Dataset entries
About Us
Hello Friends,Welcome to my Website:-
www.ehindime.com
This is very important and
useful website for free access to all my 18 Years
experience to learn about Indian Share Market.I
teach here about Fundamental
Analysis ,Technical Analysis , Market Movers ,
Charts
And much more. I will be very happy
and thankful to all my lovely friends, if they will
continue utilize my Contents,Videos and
---
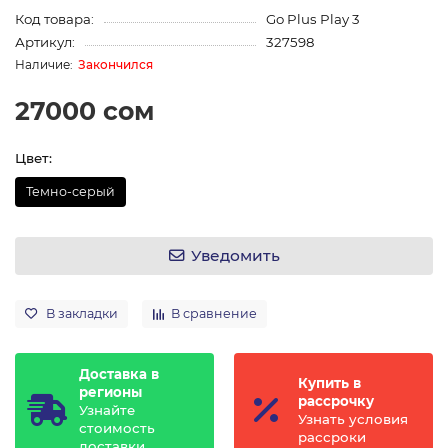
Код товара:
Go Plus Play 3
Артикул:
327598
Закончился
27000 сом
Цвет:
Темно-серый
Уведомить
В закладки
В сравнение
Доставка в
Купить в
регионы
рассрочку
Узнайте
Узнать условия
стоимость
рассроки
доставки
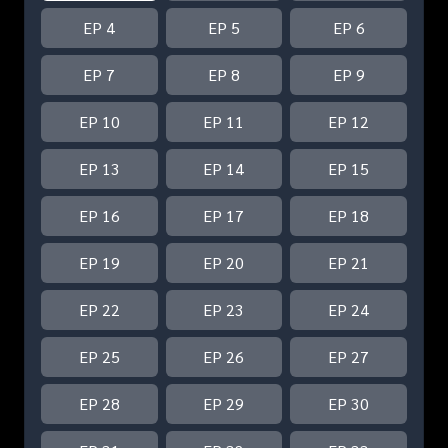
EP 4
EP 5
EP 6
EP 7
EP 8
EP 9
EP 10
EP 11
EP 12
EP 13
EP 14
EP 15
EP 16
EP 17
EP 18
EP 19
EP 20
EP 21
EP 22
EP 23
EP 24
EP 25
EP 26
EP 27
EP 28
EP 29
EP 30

Required work:
Taking the entries above, restate exactly those lines that fall between the line with "www.ehindime.com" and the line with "continue utilize my Contents,Videos and", keeping both of those lines too.

Answer to the exercise:
www.ehindime.com
This is very important and
useful website for free access to all my 18 Years
experience to learn about Indian Share Market.I
teach here about Fundamental
Analysis ,Technical Analysis , Market Movers ,
Charts
And much more. I will be very happy
and thankful to all my lovely friends, if they will
continue utilize my Contents,Videos and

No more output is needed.